Current cytotoxic therapy approaches target proliferating bulk leukemia cells rather than quiescent leukemia stem cells. We now discovered that BCL6, a factor known to play a central role in B cell lymphomas, also plays a key role in the maintenance of leukemia stem cells. Since leukemia stem cells represent the origin of relapse and drug-resistance in leukemia in many cases, the identification of BCL6 as a target for leukemia stem cell eradication holds great promise. BCL6 is a master regulatory factor that controls the production of many different important genes. BCL6 was not previously known to be involved in leukemias.
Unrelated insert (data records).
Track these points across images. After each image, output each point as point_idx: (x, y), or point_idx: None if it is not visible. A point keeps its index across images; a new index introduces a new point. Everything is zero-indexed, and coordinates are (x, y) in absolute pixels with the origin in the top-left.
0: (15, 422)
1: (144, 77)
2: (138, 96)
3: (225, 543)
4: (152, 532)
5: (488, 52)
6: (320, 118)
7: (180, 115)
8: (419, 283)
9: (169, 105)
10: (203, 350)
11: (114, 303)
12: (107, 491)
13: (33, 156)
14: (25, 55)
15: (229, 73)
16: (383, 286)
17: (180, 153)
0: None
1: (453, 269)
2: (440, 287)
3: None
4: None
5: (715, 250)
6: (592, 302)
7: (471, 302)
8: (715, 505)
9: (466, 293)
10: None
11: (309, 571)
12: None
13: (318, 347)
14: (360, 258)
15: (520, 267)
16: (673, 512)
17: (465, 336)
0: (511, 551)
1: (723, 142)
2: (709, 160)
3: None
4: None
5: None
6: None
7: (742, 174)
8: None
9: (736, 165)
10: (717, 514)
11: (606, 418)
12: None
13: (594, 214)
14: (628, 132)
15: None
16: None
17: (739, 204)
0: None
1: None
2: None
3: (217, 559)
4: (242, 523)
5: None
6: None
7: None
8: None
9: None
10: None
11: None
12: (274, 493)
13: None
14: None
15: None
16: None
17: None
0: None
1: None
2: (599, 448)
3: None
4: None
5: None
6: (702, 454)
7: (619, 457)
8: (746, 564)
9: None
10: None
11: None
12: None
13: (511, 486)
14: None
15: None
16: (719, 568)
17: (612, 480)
In preliminary studies for this proposal, we have discovered aberrant expression of BCL6 as a central component of a fundamentally novel pathway of leukemia stem cell self-renewal and drug-resistance in a wide array of human leukemias, some of which are still difficult to treat. In these leukemias, drug-treatment results in aberrant production of BCL6 by the leukemia cells, which appears to allow leukemia stem cell to self-renew and become resistance against drug-treatment. Recently a drug has been developed that can attach to BCL6 and block its cancer-causing activities. We found that this BCL6 inhibitor, which is called RI-BPI, has strong synergistic activity when combined with conventional drug- treatment, which opens up a powerful new therapeutic strategy for leukemia stem cell eradication through targeted inhibition of BCL6. Based on the discovery of BCL6 as a key component of a novel pathway of drug-resistance and stem cell self-renewal in a wide array of leukemias, we propose three Aims to develop these findings towards application in patient care: (1) To test the hypothesis that aberrant expression of BCL6 in human leukemia cells promotes leukemia stem cell survival, (2) To determine the frequency and phenotype of BCL6-dependent leukemia stem cells in human B cell ALL and (3) To validate a the role of the BCL6 inhibitor RI-BPI as a therapy for targeted eradication of leukemia stem cells.